O chefe do ACNUR, António Guterres, pediu uma mudança no método de financiamento, afirmando que as novas crises ultrapassam a capacidade de resposta do sistema humanitário.

‘A comunidade humanitária está se esforçando para responder, mas a cada nova crise fica claro que o sistema está chegando ao seu limite’, disse António Guterres. Foto: ACNUR Síria
“O sistema humanitário global atingiu o seu limite ao lidar com o aumento disparado do número de deslocados devido aos conflitos e perseguições em todo o mundo”, alertou nesta quarta-feira (05) o chefe do Alto Comissariado das Nações Unidas para Refugiados (ACNUR), António Guterres, estimulando a comunidade internacional a “pensar em alternativas” quanto ao financiamento da resposta emergencial.
Em uma entrevista ao Terceiro Comitê da Assembleia Geral, que lida com as questões sociais, humanitárias e culturais, Guterres disse que no final de 2013 o número de deslocados chegou aos 51 milhões. No entanto, a multiplicação dos conflitos em 2014, em combinação com os efeitos negativos das mudanças climáticas, o aumento populacional, a urbanização, a fome e a falta de água possivelmente elevarão essa cifra.

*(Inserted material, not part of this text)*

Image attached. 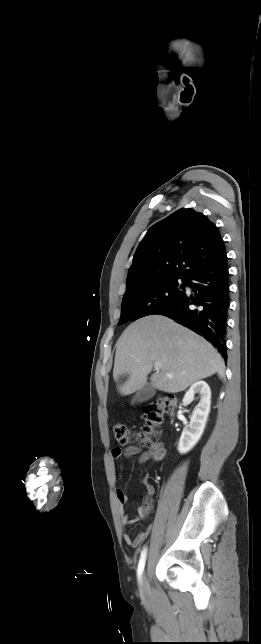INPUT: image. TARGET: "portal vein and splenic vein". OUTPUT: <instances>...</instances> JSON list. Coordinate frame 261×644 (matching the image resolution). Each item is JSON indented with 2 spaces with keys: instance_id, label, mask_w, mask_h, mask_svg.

“Os acontecimentos recentes indicam que estes números vão ser ainda maiores em dezembro deste ano. A comunidade humanitária está se esforçando para responder, mas a cada nova crise fica claro que o sistema está chegando ao seu limite”, frisou.
Guterres mandou um recado dizendo que é necessário dar um basta àqueles “que desencadeiam e prolongam conflitos, deixando a bagunça para os órgãos humanitários limparem” e que a prevenção dos conflitos é a maneira mais eficiente de solucionar a questão humanitária.

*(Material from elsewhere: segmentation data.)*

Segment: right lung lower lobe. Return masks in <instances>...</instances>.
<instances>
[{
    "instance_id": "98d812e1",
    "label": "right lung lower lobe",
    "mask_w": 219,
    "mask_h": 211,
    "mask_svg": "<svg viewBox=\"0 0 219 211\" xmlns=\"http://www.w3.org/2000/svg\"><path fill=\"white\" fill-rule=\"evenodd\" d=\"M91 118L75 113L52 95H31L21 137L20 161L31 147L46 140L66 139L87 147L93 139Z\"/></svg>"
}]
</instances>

“A prevenção e a resolução de conflitos deve ser sempre conduzida pelos países afetados, embora muitas vezes eles necessitem do apoio internacional, principalmente na mediação e na estabilização”, explicou.“Isso vai muito além da esfera da ação humanitária e, essencialmente, se resume a uma questão de vontade política internacional para combater as causas profundas do deslocamento”, conclui
Novas medidas de financiamento
Segundo o alto comissário da ONU, embora as doações tenham aumentado, as necessidades ultrapassaram essas contribuições, levando o sistema financeiro humanitário à beira da falência.
Para resolver o déficit, Guterres anunciou que já foram tomadas algumas medidas, como o reforço nas parcerias com doadores emergentes e a ampliação de oportunidades no setor privado, buscando novas alternativas de financiamento humanitário e de desenvolvimento.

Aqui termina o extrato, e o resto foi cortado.